In the early online era, my father was particularly wary of any personal information about the family being exposed on the Internet. One time I put up some page that mentioned my mom’s and sisters’ names, and he was so worried that he made me take it down. I think he was concerned about stalkers–this was before Law & Order: SVU, but he had a vivid imagination.
Now, we live in a world vastly different. My brother is about the same age as I was when I entered my first chess chat room, and he and Deb Facebook several times a day. If you wanted to stalk my sister or any one of thousands of other 19-year-old girls, it would be fairly easy. You could find out where she lives and goes to school, and track her school schedule from her Tweets and status updates. You would know what she looks like and who her BFsF are. It’s easier than ever to find out too much about a stranger.
And yet, I’m not terribly worried. Good grief–my parents are borderline technophobes–they have never gotten EZPass, for fear that Big Brother will track them. I’m not that bad–my bittersweet solace is that the government could most certainly find me whether I used EZPass or not.
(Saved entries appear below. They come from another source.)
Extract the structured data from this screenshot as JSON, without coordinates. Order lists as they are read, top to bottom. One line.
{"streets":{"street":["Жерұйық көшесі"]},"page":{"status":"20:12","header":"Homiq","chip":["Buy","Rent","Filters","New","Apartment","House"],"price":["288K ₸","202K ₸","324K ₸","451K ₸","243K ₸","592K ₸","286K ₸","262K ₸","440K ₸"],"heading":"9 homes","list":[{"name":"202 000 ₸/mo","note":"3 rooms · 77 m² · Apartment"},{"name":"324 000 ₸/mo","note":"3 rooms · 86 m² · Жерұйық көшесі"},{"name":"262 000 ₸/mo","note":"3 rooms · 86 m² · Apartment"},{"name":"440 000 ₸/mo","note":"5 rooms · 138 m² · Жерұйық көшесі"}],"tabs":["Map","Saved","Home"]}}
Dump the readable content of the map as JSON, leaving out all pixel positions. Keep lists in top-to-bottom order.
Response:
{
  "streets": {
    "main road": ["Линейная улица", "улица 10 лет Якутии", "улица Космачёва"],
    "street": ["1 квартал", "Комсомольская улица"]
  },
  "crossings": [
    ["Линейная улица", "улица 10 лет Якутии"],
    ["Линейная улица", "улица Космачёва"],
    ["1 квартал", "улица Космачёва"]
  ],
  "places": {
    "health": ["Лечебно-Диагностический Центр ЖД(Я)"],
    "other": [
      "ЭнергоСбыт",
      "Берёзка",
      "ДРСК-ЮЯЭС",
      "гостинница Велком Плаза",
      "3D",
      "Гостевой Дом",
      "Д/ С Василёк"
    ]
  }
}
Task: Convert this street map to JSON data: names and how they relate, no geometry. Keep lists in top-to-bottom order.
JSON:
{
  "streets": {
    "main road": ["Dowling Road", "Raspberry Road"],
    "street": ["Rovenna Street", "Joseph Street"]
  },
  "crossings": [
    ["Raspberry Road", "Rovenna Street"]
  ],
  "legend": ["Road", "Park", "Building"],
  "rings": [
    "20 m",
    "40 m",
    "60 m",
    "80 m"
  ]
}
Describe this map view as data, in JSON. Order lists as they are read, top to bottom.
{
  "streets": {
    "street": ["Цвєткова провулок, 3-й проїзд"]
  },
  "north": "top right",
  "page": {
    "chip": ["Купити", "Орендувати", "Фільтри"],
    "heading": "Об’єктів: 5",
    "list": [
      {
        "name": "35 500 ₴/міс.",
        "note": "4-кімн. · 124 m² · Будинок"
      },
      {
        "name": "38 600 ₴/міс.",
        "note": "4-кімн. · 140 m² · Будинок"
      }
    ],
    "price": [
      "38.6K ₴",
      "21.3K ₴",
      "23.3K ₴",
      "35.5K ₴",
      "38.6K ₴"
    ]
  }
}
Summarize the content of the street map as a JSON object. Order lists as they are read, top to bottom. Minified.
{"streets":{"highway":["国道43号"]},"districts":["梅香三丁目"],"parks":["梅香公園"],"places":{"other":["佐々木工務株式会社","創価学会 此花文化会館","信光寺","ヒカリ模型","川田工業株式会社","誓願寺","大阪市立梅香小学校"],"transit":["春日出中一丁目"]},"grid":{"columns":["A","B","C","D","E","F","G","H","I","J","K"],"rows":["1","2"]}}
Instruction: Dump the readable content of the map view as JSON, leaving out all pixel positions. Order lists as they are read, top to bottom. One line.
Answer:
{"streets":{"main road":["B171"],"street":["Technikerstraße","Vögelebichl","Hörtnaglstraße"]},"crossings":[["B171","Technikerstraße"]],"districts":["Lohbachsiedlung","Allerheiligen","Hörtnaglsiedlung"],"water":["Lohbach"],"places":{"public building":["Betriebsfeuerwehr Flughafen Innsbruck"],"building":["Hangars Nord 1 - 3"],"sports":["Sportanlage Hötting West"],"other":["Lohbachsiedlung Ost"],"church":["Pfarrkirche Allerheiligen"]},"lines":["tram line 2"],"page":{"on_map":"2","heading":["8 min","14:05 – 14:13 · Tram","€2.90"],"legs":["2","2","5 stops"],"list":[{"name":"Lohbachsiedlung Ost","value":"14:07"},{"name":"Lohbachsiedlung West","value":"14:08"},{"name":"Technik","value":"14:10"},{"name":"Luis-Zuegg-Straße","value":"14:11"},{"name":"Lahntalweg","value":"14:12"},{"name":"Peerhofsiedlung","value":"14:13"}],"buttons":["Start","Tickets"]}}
I just wonder how public–exposed–a life my currently in utero son will live when he is a teen/young adult. Who knows what information folks will post on the social networking successor to Facebook’s successor? Maybe a map of his DNA, a full-body scan, his financial information and a tracking device in his surgically implanted mobile device? I’ll be the overprotective father, worrying about his safety, and he’ll eschew my warnings.